Cáritas identifica tres bloques principales de riesgos sociales que afectan con más fuerza en el País Vasco. El primero de ellos se refiere a la vivienda, “un motor elemental de la desigualdad y un factor clave en las dinámicas de exclusión social”.

el caso de lorenzo Da fe de ello Lorenzo, un parisino de 52 años que lleva prácticamente toda su vida viviendo en la calle y que actualmente duerme en un edificio ocupado de Donostia. A diferencia de Dahou, admite que suele pedir limosna. “Lo único que puedo decir es que las personas que me han ayudado son las que menos tienen, porque las que se ve sobradas de dinero ni siquiera te miran.

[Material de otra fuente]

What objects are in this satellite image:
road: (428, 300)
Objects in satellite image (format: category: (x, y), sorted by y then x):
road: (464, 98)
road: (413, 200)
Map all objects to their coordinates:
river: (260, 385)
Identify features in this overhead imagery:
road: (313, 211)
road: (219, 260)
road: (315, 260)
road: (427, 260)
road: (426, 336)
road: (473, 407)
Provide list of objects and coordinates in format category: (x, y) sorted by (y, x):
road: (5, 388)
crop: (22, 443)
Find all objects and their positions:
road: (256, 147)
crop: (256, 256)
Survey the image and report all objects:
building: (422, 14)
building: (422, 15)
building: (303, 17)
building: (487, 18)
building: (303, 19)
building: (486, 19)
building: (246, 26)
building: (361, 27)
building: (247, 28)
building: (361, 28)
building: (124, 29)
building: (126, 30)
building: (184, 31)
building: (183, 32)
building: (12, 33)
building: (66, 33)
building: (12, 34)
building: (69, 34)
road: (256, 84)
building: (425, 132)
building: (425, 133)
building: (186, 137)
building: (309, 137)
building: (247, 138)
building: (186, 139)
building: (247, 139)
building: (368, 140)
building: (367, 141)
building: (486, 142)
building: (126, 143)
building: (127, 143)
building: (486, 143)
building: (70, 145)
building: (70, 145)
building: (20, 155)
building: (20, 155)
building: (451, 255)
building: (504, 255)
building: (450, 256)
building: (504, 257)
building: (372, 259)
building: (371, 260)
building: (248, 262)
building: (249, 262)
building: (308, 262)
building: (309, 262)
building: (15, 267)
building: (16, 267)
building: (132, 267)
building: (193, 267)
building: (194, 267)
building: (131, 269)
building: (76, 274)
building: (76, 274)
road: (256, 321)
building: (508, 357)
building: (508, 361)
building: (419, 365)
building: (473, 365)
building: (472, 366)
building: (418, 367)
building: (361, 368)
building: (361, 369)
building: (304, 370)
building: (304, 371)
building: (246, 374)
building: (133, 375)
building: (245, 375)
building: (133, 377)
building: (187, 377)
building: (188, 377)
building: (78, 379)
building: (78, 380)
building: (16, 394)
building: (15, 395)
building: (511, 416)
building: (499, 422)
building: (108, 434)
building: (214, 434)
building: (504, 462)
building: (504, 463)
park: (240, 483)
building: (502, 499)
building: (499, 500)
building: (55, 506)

Tienen mucho dinero y no lo sueltan, porque si lo sueltan no tienen”, denuncia el hombre.

Tras sus pequeñas lentes ovaladas explica que al menos ha conseguido empadronarse en el lugar donde vive, algo que no suele ser fácil. De hecho, es habitual que muchos municipios se nieguen en redondo para evitar que estos inquilinos sin domicilio fijo se hagan con unos derechos adquiridos.

Puestos a expresar deseos, Lorenzo reclama lo mismo que su compañero: un trabajo, o al menos algún tipo de recurso, debido a su alto grado de discapacidad por múltiples dolencias que arrastra tras un accidente cerebrovascular. Por lo demás, él se las apaña. “Que llegue el invierno no me da miedo. Al frío te acostumbras. Más problemas suelen traer las malas caras con las que nos mira mucha gente”, dice este francés que llegó a Donostia hace un año y que, después de dormir varios meses en el voladizo de La Concha, ocupa un inmueble junto a otros tres compañeros.

El acceso a una vivienda digna se ha convertido en “un derecho inaccesible”. Para él y tantas familias, que sufren la inseguridad y la inadecuación de su hogar, ejerciendo una influencia notable sobre su estado de salud y sus proyectos vitales. “Mi única compañera es Chance”, sonríe presentando a su gata tricolor, un animal doméstico que bautizó en francés con una palabra resume su apremiante deseo: suerte.

“Es mi animal de compañía, y simplemente por tenerlo ya supone un problema para acceder a los alojamientos municipales. A pesar de vivir así, me conformaría con que la sociedad dejara de pensar que somos mala gente. Solo hay que darnos una oportunidad y conocernos”.